# General > IoT, IoE, and Maker Forum >  Remote Control Snowblower (full sized)

## dz32

Complete build log with 20+hrs of video

http://sandsprite.com/blogs/index.php?uid=15&pid=418

----------


## Shaggy Hiker

That's pretty cool. You're a total lunatic to automate a snowblower. What a fun project, and it sure looks good.

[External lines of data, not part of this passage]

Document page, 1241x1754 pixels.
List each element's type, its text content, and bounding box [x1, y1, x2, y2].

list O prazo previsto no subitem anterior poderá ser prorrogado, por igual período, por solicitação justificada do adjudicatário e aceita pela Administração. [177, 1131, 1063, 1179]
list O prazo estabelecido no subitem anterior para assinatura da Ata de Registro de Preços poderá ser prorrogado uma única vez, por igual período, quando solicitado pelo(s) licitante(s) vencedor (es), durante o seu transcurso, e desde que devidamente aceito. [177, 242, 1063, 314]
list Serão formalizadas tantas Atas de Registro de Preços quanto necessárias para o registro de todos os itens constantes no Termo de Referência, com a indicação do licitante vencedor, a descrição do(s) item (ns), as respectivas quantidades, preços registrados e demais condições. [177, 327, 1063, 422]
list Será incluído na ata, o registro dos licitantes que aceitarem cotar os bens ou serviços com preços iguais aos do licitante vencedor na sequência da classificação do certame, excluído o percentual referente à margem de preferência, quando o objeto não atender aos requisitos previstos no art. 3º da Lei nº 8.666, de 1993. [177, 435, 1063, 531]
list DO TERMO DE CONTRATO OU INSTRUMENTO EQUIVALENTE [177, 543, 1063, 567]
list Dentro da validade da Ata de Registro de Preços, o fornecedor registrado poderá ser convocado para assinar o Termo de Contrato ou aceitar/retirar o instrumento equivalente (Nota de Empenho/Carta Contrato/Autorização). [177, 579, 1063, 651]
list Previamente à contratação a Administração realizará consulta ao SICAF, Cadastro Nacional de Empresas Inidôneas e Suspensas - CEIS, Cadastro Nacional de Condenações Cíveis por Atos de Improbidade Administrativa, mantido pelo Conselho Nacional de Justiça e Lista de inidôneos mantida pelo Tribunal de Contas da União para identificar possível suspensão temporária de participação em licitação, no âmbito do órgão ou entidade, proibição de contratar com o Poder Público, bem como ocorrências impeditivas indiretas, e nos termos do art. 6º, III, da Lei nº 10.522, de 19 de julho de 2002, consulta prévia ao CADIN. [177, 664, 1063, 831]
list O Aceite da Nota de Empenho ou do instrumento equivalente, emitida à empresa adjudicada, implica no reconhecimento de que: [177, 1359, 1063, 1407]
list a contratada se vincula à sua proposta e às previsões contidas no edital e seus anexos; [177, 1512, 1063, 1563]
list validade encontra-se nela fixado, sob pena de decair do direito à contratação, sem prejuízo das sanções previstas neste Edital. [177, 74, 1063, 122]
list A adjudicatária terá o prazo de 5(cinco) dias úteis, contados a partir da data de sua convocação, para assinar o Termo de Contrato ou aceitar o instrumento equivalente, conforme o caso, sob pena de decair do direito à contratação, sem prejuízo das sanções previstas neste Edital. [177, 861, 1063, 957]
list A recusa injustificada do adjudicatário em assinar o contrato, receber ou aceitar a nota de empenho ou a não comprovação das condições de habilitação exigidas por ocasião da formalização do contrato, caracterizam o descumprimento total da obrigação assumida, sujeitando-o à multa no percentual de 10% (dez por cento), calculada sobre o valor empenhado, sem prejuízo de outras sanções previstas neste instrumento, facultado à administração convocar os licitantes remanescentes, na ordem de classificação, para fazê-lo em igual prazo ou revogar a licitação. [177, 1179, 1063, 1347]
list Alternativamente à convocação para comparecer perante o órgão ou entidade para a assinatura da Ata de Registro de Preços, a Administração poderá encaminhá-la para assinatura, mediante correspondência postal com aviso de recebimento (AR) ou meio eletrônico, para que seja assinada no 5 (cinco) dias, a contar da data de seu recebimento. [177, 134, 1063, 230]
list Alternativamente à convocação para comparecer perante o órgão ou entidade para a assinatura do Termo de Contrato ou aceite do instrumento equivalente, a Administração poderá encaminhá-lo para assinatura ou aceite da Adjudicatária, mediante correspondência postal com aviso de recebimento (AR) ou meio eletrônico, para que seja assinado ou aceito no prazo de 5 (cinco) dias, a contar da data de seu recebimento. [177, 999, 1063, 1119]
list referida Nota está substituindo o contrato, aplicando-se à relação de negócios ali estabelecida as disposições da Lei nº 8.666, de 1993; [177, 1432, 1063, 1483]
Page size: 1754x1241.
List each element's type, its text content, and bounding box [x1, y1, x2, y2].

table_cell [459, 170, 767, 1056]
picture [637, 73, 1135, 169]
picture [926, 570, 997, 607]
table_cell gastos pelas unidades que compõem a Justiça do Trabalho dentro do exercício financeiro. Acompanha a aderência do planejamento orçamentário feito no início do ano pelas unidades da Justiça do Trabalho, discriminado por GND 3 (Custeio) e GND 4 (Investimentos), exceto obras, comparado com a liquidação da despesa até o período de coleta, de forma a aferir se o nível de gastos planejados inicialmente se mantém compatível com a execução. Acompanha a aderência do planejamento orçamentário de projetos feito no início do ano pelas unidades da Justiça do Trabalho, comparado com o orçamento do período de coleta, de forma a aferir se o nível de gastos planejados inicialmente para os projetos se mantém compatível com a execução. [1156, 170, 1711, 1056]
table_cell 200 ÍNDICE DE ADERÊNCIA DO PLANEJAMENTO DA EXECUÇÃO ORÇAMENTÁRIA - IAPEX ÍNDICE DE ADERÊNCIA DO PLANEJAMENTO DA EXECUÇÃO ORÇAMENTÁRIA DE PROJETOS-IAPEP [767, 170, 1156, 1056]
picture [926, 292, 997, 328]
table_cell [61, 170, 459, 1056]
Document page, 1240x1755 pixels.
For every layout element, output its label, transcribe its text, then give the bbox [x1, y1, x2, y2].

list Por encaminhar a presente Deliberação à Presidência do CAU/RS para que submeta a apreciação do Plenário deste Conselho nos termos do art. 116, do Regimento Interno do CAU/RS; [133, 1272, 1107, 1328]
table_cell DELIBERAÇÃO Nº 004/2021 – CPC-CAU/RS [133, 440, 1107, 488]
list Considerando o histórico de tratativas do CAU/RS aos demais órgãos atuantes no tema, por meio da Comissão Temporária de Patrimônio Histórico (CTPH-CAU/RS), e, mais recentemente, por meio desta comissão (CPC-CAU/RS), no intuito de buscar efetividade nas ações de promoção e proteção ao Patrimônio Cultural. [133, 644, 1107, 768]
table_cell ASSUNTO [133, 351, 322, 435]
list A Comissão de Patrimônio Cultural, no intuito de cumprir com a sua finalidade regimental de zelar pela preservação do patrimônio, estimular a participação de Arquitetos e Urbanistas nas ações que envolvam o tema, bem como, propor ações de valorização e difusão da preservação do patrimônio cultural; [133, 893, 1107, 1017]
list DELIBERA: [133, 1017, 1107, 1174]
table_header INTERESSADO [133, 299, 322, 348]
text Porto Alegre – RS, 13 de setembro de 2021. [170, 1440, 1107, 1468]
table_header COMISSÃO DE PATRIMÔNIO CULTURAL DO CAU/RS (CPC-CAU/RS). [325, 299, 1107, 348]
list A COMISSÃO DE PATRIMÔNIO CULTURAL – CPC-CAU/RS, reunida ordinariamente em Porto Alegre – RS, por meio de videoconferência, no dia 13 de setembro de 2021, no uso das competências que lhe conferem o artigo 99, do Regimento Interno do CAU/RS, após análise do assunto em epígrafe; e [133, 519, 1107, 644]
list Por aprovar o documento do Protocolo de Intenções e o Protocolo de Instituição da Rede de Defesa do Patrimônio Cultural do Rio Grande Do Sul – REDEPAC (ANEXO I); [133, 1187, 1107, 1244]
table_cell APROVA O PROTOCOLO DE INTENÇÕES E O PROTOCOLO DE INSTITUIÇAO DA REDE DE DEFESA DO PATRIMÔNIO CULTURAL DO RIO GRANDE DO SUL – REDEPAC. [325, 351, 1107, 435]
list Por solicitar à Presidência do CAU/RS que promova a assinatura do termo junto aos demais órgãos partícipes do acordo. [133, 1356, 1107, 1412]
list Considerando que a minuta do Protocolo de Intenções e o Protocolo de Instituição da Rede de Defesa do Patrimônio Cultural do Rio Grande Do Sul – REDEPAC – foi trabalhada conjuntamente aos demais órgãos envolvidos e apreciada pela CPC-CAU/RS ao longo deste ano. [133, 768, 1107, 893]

What's the range on it? Would you be able to operate it from inside your house? It seems like the next step would be to mount a camera like you have on some of the drones, such that you'd be able to sit inside wearing goggles and driving the snowblower. That sure seems like it would be popular.

----------


## OptionBase1

I don't know anything about arduino's or how you did this.  But if you could work with a company like Home Depot and get them to sell your product, you could make infinite $.  Snowblowing your sidewalk or driveway from inside your house?  That's a game changer.

----------


## dz32

[...]

----------


## OptionBase1

Up to you what you do with this.  But I wasn't suggesting that you churn a few of these out yourself and sell them locally.  This is the type of product that the guys on Shark Tank would give both nuts and a kidney to get a piece of, especially since there isn't anything comparable on the mass market right now.  Good luck!

----------


## WladSpiel

Are you going to churn out it?

----------